### TE LEZEN TEKST
D Draagbeugels elektrisch verwarmingselement.
E Ingebouwd bedieningspaneel voor montage op ventilatorconvectoren FC/NL
en FC/NB. Het bedieningspaneel bestaat uit een snelheidsschakelaar en een
aan-/uitschakelaar van het elektrische verwarmingselement; het is op dit paneel
niet mogelijk de temperatuur in te stellen, dat wel gedaan kan worden met een
omgevingsthermostaat.
F Afstandsbedieningspaneel voor combinatie met ventilatorconvectoren in de
uitvoeringen FC/NIP, FC/NS en FC/NIS. Bestaat uit een snelheidsschakelaar,
een elektromechanische omgevingsthermostaat, een zomer/winter inverter en
NL
een aan-/uitschakelaar van het elektrische verwarmingselement.
G Kast voor de elektrische bedradingen en bedrijfsrelais, alleen geleverd voor de
modellen FC/N 8 en 10 met een elektrisch vermogen boven de 2 kW.

### UIT TE VOEREN TAKEN
1 > Beantwoord de volgende vragen over de tekst over ventilatorconvectoren:
(a) Waarmee kan de temperatuur worden ingesteld als onderdeel E wordt gebruikt?
(b) Met welke uitvoeringen wordt het afstandsbedieningspaneel gecombineerd?
(c) Voor welke modellen wordt de kast voor de elektrische bedradingen geleverd?
2 > Geef bij elke bewering aan of die overeenkomt met de tekst over ventilatorconvectoren, met ja of nee en het beslissende citaat:
(a) Op het ingebouwde bedieningspaneel kan de temperatuur worden ingesteld.
(b) Het afstandsbedieningspaneel bevat een zomer/winter inverter.
(c) Kast G wordt voor alle modellen FC/N geleverd.
3 > Geef het vervolg van de tekst over ventilatorconvectoren, aansluitend op de laatste zin.

### VASTGELEGDE GEGEVENS
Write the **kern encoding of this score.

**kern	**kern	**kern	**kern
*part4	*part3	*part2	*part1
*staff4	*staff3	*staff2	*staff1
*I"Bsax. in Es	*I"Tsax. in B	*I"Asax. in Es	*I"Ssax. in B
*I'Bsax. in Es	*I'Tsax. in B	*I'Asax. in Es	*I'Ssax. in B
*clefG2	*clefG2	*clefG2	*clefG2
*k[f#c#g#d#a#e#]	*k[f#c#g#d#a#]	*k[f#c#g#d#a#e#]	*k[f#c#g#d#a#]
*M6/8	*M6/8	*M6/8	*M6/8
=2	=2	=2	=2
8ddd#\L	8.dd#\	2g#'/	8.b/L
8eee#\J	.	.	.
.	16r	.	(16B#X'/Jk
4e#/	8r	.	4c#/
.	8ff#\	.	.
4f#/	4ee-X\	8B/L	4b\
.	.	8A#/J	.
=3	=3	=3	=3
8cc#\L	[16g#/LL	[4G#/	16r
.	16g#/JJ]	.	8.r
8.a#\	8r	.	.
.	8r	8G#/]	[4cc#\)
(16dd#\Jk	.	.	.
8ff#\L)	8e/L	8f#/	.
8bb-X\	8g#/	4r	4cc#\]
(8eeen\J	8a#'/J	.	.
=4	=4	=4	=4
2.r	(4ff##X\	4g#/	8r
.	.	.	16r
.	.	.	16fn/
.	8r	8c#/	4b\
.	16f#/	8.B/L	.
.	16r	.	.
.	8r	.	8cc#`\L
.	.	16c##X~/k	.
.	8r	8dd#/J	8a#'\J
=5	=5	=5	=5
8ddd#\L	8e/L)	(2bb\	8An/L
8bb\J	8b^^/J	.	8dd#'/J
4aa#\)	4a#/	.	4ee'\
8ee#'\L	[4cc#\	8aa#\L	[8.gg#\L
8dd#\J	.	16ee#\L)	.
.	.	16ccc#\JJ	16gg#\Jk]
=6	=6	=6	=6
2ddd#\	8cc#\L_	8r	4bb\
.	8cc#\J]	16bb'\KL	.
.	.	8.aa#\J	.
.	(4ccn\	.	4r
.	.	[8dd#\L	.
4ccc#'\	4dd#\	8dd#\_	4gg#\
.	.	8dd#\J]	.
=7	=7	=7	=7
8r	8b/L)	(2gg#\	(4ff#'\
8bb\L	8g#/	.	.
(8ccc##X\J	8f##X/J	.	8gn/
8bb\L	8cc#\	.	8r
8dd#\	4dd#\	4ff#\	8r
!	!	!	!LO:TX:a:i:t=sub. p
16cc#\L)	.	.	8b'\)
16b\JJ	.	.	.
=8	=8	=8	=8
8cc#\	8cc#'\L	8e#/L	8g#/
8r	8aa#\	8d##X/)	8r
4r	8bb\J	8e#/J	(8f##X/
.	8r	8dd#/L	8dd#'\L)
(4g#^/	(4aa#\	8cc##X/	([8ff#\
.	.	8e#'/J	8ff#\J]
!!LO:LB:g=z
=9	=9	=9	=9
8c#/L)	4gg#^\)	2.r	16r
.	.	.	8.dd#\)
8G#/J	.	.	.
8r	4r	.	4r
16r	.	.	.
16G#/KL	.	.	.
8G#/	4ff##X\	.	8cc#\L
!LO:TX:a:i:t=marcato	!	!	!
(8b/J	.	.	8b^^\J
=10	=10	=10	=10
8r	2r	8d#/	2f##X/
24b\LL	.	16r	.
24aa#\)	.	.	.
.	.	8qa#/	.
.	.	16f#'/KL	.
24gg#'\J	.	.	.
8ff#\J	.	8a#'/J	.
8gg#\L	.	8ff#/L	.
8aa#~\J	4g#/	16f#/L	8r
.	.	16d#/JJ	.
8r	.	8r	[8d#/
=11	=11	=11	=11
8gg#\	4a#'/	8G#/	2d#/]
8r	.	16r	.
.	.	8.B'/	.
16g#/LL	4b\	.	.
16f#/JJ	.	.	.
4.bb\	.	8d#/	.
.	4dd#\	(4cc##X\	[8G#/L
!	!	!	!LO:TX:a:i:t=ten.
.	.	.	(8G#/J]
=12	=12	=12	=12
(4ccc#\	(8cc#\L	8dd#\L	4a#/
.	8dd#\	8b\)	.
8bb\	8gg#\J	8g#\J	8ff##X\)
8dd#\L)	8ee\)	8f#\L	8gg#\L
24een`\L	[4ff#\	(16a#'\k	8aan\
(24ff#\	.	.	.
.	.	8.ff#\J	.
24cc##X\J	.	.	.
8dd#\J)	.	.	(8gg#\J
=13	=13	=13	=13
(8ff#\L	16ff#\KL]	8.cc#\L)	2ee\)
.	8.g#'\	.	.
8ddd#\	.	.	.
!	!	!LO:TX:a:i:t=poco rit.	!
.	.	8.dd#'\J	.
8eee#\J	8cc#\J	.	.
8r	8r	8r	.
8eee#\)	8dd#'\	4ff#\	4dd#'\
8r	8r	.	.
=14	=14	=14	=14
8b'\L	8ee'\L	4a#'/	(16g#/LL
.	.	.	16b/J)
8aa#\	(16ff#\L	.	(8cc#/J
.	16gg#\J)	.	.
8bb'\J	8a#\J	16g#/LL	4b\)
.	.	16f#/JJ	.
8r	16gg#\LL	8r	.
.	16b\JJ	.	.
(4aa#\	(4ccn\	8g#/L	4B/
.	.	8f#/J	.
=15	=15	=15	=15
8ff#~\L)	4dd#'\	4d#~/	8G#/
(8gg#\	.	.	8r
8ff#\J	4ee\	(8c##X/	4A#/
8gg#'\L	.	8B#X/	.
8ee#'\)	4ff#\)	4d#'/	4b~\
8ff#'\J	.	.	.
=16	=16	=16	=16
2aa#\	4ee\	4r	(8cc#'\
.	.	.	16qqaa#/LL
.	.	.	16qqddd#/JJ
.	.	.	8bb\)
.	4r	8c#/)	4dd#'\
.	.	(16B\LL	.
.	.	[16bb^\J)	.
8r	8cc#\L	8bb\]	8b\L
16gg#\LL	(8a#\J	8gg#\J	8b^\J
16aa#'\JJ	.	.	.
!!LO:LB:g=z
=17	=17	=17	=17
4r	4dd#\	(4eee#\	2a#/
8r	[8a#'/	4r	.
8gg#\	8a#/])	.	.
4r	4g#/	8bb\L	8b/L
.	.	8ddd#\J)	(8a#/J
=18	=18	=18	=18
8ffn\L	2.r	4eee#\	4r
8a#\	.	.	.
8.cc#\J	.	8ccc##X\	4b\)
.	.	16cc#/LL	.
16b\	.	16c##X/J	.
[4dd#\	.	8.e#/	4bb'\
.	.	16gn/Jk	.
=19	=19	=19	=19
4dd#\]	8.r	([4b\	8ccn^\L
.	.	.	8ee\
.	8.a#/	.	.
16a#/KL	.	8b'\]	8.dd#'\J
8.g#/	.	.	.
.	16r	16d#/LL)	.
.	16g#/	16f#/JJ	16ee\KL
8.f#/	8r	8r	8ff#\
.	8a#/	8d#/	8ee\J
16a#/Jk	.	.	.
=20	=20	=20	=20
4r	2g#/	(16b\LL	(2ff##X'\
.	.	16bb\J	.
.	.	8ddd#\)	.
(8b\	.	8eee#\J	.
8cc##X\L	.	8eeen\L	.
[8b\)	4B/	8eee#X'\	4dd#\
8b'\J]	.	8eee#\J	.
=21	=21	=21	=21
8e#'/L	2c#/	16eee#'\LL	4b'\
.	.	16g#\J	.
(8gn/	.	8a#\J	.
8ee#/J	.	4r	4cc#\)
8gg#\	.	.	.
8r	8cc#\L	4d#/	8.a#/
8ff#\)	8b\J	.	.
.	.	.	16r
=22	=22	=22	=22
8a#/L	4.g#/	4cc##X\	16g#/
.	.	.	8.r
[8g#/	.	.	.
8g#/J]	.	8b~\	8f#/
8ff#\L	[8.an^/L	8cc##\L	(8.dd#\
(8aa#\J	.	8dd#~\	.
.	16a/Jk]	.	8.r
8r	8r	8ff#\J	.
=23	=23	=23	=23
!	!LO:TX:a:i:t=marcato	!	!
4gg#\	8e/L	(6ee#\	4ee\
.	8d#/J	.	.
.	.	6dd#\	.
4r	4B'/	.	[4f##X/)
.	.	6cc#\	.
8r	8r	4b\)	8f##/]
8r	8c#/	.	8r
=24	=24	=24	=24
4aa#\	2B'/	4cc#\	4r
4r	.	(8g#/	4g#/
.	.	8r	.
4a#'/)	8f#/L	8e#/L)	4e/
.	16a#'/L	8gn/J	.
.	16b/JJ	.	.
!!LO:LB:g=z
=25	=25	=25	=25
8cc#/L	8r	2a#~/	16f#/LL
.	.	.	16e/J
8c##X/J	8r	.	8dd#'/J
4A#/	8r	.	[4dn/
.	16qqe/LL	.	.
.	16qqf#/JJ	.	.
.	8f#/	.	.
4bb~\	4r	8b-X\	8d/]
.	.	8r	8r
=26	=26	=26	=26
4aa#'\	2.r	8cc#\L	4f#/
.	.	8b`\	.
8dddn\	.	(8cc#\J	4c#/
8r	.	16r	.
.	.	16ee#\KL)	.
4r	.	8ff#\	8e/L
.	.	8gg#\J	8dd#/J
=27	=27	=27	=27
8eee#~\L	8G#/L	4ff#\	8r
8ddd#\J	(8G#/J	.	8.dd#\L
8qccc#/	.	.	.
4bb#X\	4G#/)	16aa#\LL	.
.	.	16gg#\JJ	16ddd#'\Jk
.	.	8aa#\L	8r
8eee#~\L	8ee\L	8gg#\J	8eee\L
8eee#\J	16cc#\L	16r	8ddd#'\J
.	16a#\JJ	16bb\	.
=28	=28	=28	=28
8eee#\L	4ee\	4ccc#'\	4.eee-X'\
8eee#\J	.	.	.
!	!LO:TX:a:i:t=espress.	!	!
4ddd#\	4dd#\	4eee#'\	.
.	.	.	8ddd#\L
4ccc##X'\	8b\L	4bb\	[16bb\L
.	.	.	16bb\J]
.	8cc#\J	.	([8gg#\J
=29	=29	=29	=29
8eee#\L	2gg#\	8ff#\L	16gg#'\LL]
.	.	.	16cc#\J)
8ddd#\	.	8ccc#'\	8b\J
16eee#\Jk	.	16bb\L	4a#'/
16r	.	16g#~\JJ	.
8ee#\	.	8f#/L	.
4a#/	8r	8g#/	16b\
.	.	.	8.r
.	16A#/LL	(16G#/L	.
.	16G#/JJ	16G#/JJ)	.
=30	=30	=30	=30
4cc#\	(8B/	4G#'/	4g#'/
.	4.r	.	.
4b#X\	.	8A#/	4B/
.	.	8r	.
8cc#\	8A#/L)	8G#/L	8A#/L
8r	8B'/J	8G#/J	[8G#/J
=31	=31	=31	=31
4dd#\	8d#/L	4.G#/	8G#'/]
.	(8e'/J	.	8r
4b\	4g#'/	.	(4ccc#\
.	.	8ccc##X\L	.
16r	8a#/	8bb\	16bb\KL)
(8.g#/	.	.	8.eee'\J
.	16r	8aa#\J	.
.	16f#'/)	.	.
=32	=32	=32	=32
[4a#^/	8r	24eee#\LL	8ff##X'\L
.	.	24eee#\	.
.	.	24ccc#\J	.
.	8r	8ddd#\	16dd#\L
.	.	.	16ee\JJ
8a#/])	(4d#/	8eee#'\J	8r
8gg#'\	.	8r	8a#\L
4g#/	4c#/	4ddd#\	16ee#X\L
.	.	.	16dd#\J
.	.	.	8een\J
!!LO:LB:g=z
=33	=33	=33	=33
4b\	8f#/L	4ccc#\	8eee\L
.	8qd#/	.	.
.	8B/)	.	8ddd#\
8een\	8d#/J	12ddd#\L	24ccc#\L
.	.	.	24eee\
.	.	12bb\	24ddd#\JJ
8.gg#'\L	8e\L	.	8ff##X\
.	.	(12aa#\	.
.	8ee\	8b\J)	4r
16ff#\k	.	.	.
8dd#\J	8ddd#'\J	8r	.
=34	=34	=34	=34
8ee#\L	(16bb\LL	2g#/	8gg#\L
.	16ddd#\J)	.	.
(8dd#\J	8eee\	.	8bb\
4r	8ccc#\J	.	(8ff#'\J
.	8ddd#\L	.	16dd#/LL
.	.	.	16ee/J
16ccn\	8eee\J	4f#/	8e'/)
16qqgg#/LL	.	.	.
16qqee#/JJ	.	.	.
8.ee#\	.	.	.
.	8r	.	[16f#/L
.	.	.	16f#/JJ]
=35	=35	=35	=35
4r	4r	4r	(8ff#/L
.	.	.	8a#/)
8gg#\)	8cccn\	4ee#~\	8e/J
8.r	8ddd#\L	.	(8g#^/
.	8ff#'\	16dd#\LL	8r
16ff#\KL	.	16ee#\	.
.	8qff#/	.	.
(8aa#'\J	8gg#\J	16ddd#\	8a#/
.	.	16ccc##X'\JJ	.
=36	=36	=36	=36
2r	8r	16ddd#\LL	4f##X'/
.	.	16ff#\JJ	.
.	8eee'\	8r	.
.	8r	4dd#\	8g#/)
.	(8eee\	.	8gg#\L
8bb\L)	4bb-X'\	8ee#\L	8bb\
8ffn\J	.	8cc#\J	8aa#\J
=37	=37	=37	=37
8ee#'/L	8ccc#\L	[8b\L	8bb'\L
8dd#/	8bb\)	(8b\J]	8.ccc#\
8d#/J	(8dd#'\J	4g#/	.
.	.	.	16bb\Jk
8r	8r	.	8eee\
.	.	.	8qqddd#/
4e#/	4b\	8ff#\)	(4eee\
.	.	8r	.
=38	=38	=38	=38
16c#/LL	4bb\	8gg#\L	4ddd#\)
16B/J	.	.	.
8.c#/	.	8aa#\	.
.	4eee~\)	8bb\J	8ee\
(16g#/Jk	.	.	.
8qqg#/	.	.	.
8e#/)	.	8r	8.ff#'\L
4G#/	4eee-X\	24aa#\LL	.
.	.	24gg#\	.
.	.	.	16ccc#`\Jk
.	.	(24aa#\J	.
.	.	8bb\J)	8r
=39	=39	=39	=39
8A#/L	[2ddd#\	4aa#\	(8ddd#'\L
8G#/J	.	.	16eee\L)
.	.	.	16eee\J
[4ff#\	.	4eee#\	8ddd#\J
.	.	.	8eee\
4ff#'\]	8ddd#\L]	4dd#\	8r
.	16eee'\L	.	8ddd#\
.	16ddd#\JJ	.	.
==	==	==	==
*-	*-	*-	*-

### RESULTATEN PER TAAK
1 >
(a) Met een omgevingsthermostaat.
(b) Met de uitvoeringen FC/NIP, FC/NS en FC/NIS.
(c) Voor de modellen FC/N 8 en 10 met een elektrisch vermogen boven de 2 kW.

2 >
(a) Nee: "het is op dit paneel niet mogelijk de temperatuur in te stellen"
(b) Ja: "een zomer/winter inverter"
(c) Nee: "alleen geleverd voor de modellen FC/N 8 en 10 met een elektrisch vermogen boven de 2 kW"

3 >
H Set tussenroosters van hittebestendig kunststof materiaal.
INSTALLATIE
Let op! Neem de spanning van de ventilatorconvector alvorens de installatie
te beginnen.
1. Demonteer de omkasting waar nodig en vervang de bestaande tussenroosters
door de verwarmingselementen die geleverd worden bij de accessoire.
2. Demonteer de voorste afvoerleiding in de wanduitvoeringen, de
condensopvangbakken in de plafonduitvoeringen.
3. Installeer het elektrische verwarmingselement compleet met draagbeugels, op
de zijkanten van de thermische wisselbatterij (4 bevestigingsschroeven). De kabels
moeten aan de andere kant van de hydraulische aansluitingen naar buiten komen.
4. Voer de kabels van het elektrische verwarmingselement en van de
veiligheidsvoorzieningen door de daarvoor bestemde opening op de zijkant van
de basiseenheid, en let erop dat de kabelklem die al op de elektriciteitskabels is
aangebracht, wordt doorgevoerd (afbeelding 2).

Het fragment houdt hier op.